* **PROBLEM A**: Transcribe the section of the Makoko trip account below that begins with the words "There was a" and ends with the words "Makoko floating school.".

* **TEXT PASSAGE**:

The trip to Makoko started out as a mystery.
There was a text message from the “Mayor of Lagos” Toni Kan that I should keep the evening of a certain Friday free for an engagement.
Further text and email messages informed me that I should get to MRS filling station at the Adekunle end of Yaba, Lagos by 5.30 pm for the trip to the now-defunct Makoko floating school.
A white-bearded septuagenarian taxi driver took me to the Adekunle axis. He was a personification of the dignity of labour who told me the history of WEMA Bank and pointed to the house of the founder of the bank at the end of the street.
Toni Kan and his personable partner, Peju Akande, drove into the filling station at just about the same time.
We drove through a crowded narrow road in Toni’s jeep until we could move no more. We asked some of the urchins around how to make our way to where we can board canoes going to the Makoko floating school built atop the lagoon.
We were told that we had missed the entry point but that we could still make our way through one narrow pathway they pointed at.

* **RECORDS FOR THIS EXERCISE**:
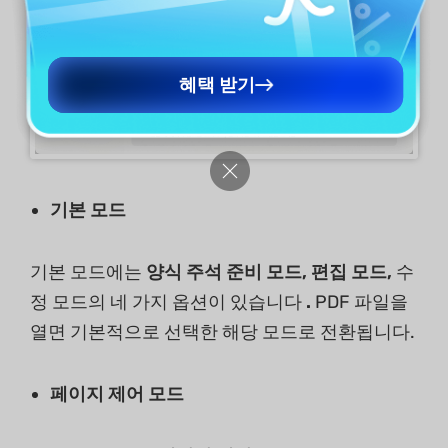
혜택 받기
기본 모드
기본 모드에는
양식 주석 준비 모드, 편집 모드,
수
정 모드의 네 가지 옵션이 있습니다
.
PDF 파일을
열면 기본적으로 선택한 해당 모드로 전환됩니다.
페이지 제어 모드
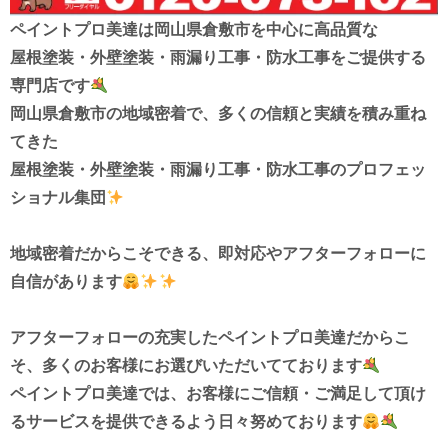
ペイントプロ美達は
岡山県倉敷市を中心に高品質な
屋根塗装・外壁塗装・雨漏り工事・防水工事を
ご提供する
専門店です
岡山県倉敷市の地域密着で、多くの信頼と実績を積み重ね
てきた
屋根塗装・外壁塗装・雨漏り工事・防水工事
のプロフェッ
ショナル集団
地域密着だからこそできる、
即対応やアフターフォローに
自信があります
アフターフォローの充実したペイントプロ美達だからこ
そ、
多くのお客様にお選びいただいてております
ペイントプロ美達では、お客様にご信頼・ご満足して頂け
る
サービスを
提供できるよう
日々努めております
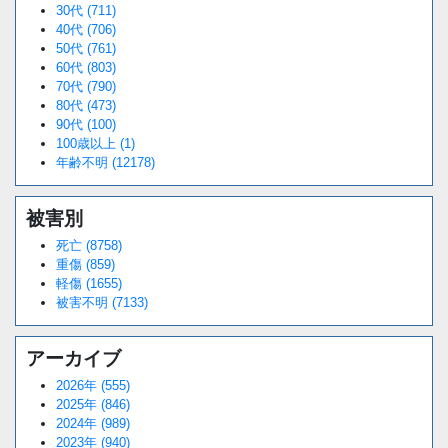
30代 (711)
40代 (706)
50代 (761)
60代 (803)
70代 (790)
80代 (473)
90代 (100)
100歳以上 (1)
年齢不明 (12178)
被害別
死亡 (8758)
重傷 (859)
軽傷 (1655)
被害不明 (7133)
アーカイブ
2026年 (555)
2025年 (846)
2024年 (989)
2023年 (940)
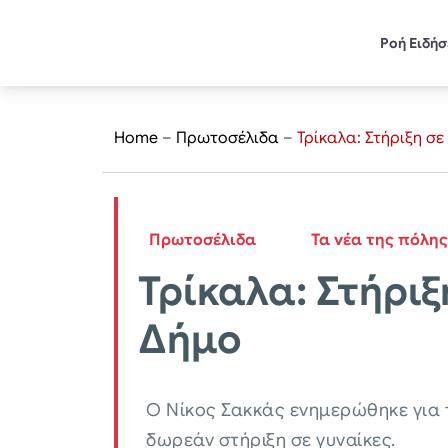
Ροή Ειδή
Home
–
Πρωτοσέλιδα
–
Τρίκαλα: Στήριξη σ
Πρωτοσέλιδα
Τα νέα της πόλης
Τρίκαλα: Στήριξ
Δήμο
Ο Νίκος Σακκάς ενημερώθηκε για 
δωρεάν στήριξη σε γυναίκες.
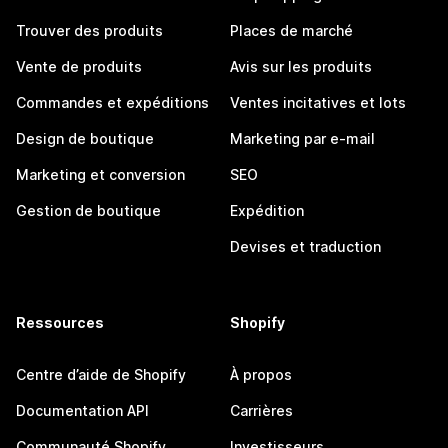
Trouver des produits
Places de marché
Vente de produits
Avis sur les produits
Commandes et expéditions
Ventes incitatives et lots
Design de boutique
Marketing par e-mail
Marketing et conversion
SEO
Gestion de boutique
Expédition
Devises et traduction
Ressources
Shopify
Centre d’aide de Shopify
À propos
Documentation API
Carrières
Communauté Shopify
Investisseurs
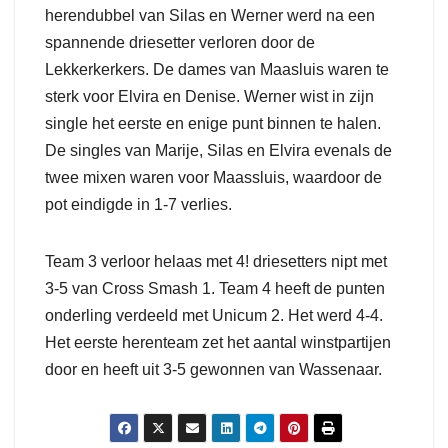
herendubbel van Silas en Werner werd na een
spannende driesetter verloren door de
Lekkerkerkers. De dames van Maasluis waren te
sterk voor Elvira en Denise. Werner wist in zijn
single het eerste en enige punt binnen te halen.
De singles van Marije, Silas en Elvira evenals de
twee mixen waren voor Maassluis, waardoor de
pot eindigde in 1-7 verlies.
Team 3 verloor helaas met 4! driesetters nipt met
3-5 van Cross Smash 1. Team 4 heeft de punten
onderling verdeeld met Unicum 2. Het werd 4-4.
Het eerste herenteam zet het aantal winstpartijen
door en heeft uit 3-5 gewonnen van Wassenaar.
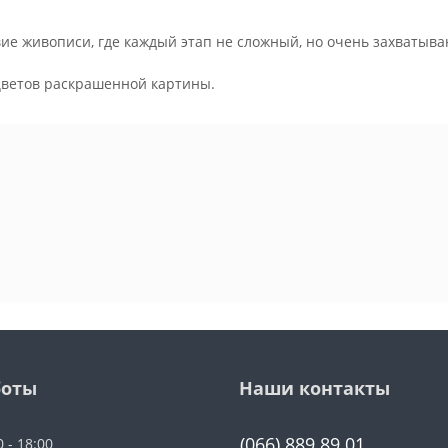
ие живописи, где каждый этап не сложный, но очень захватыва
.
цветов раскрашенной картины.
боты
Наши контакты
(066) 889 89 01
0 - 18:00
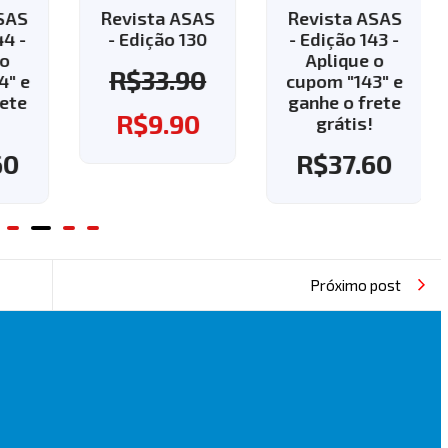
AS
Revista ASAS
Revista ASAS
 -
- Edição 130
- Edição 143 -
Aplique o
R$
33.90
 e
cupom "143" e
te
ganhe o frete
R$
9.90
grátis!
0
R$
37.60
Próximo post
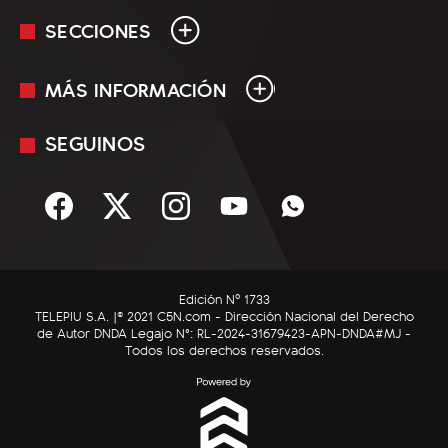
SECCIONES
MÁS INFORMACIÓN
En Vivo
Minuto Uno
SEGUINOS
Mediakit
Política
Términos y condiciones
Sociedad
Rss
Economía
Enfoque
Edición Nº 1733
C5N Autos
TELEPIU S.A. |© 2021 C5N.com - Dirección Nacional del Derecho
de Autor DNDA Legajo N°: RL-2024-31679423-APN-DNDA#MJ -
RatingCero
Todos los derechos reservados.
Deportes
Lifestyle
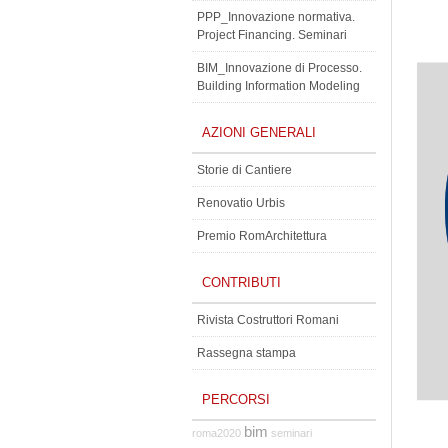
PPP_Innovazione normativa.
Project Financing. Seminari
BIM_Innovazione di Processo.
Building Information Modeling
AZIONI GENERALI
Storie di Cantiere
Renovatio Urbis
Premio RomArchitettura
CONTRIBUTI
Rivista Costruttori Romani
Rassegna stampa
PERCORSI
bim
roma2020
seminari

* **PROBLEM B**: Restate word for word the lines of the listing above, from the line containing "ие живописи, где" through the line containing "Próximo post", with both included. Leave the pictures out of your answer.

* **TASK RESULT A**:
There was a text message from the “Mayor of Lagos” Toni Kan that I should keep the evening of a certain Friday free for an engagement.
Further text and email messages informed me that I should get to MRS filling station at the Adekunle end of Yaba, Lagos by 5.30 pm for the trip to the now-defunct Makoko floating school.

* **TASK RESULT B**:
ие живописи, где каждый этап не сложный, но очень захватыва
.
цветов раскрашенной картины.
боты
Наши контакты
(066) 889 89 01
0 - 18:00
AS
Revista ASAS
Revista ASAS
 -
- Edição 130
- Edição 143 -
Aplique o
R$
33.90
 e
cupom "143" e
te
ganhe o frete
R$
9.90
grátis!
0
R$
37.60
Próximo post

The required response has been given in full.